→ **PASSAGE PROVIDED**:

- - - - -

Fans, former players, and concussion experts who saw the frightening situation unfold criticized the Dolphins and the league for allowing Tagovailoa to start, denouncing their inaction as a failure to protect the league’s players. As a result, the new concussion policy designed to take another measure at protecting NFL players can already be seen taken into effect in recent games.

During Week 5, the NFL world called out on some controversial “roughing the passer” calls, a penalty issued when defensive players tackle the quarterback in dangerous ways. While the Atlanta Falcons’ Grady Jarrett and the Kansas City Chiefs’ Chris Jones were both penalized for a “roughing the passer” call on Tampa Bay Buccaneers quarterback Tom Brady and Las Vegas Raiders quarterback Derek Carr, respectively, fans saw both sacks as fair and had very little danger of either quarterback sustaining a serious injury, which left them to question whether these calls are in relevance to the Tua Tagovailoa investigation. In a league meeting in New York, NFL executive vice president of football operations Troy Vincent released a statement, saying, “Everyone knows if your quarterback is not healthy, you don’t have a chance to win,… We’re not going to back off of protecting the quarterback,” clarifying that the NFL is not backing down on protecting the quarterback.

- - - - -

→ **SUPPLIED MATERIAL**:
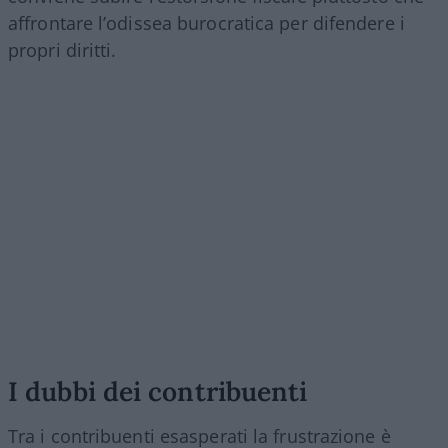
affrontare l’odissea burocratica per difendere i
propri diritti.
I dubbi dei contribuenti
Tra i contribuenti esasperati la frustrazione è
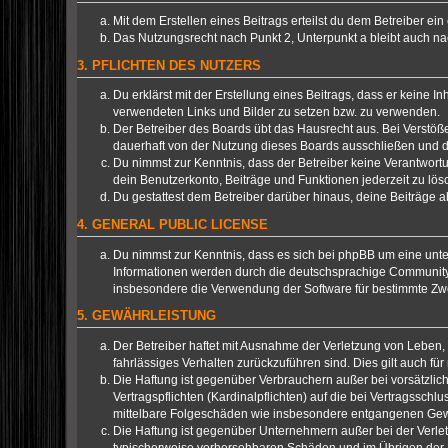
Mit dem Erstellen eines Beitrags erteilst du dem Betreiber e
Das Nutzungsrecht nach Punkt 2, Unterpunkt a bleibt auch 
3. PFLICHTEN DES NUTZERS
Du erklärst mit der Erstellung eines Beitrags, dass er keine I
verwendeten Links und Bilder zu setzen bzw. zu verwenden.
Der Betreiber des Boards übt das Hausrecht aus. Bei Verstö
dauerhaft von der Nutzung dieses Boards ausschließen und di
Du nimmst zur Kenntnis, dass der Betreiber keine Verantwortung
dein Benutzerkonto, Beiträge und Funktionen jederzeit zu lös
Du gestattest dem Betreiber darüber hinaus, deine Beiträge 
4. GENERAL PUBLIC LICENSE
Du nimmst zur Kenntnis, dass es sich bei phpBB um eine unter
Informationen werden durch die deutschsprachige Communit
insbesondere die Verwendung der Software für bestimmte Zwe
5. GEWÄHRLEISTUNG
Der Betreiber haftet mit Ausnahme der Verletzung von Leben, 
fahrlässiges Verhalten zurückzuführen sind. Dies gilt auch 
Die Haftung ist gegenüber Verbrauchern außer bei vorsätzli
Vertragspflichten (Kardinalpflichten) auf die bei Vertragssc
mittelbare Folgeschäden wie insbesondere entgangenen Ge
Die Haftung ist gegenüber Unternehmern außer bei der Verlet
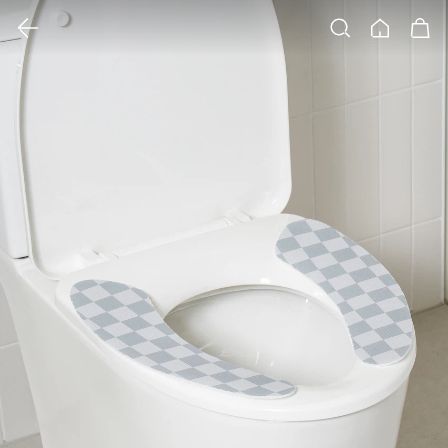
클릭 시 이미지 확대 보기 팝업 열림
검색
홈
장바구니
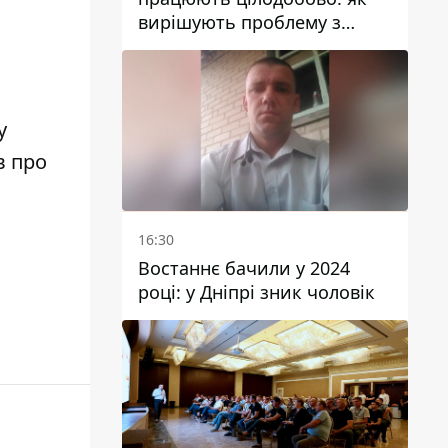
вирішують проблему з
водою у Марганецькій
громаді
у
в про
16:30
Востаннє бачили у 2024
році: у Дніпрі зник чоловік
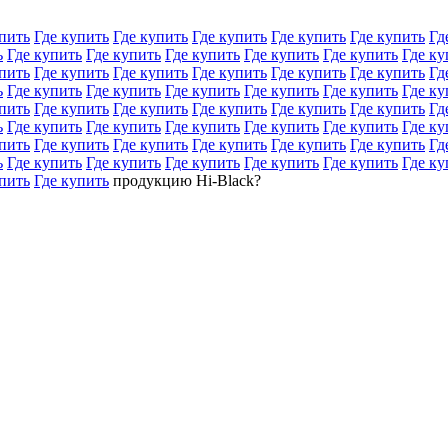
пить
Где купить
Где купить
Где купить
Где купить
Где купить
Гд
ь
Где купить
Где купить
Где купить
Где купить
Где купить
Где ку
пить
Где купить
Где купить
Где купить
Где купить
Где купить
Гд
ь
Где купить
Где купить
Где купить
Где купить
Где купить
Где ку
пить
Где купить
Где купить
Где купить
Где купить
Где купить
Гд
ь
Где купить
Где купить
Где купить
Где купить
Где купить
Где ку
пить
Где купить
Где купить
Где купить
Где купить
Где купить
Гд
ь
Где купить
Где купить
Где купить
Где купить
Где купить
Где ку
пить
Где купить
продукцию Hi-Black?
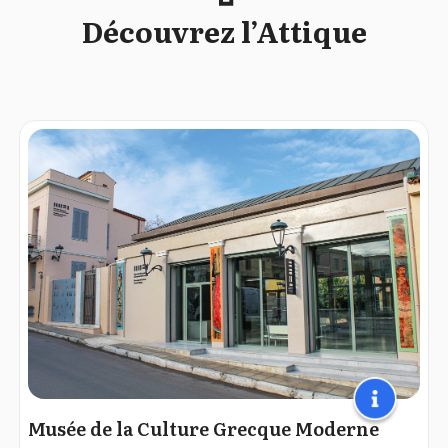
Découvrez l’Attique
Musée de la Culture Grecque Moderne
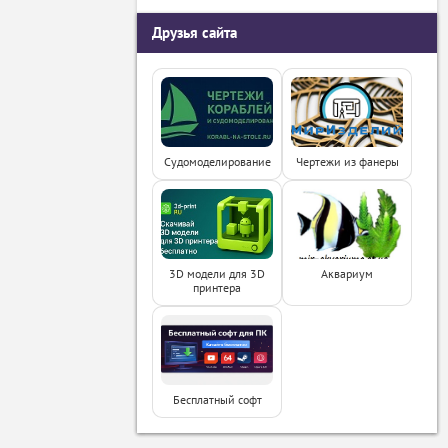
Друзья сайта
Судомоделирование
Чертежи из фанеры
3D модели для 3D
Аквариум
принтера
Бесплатный софт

- - - - -

→ **QUESTIONS TO ANSWER**:
**a.** In the passage on NFL player safety, which two defensive players were penalized for "roughing the passer" during Week 5?
**b.** Resume the passage on NFL player safety, starting after its final sentence.
The data come from a separate source.

→ **ANSWER SECTION**:
**a.** Grady Jarrett of the Atlanta Falcons and Chris Jones of the Kansas City Chiefs.

**b.**
While the effect of the new concussion protocols can already be seen through contentious “roughing the passer” calls, one question still lingers: how long should players sit out after sustaining a concussion? With the current concussion research, experts cannot give a definitive answer due to the large variation of concussion recovery times. Meanwhile, Tua Tagovailoa passed the concussion protocol after Week 6 and returned in his Week 7 matchup against the Pittsburgh Steelers. Everyone sincerely hopes that Tagovailoa gets better and does not undergo another frightening concussion again.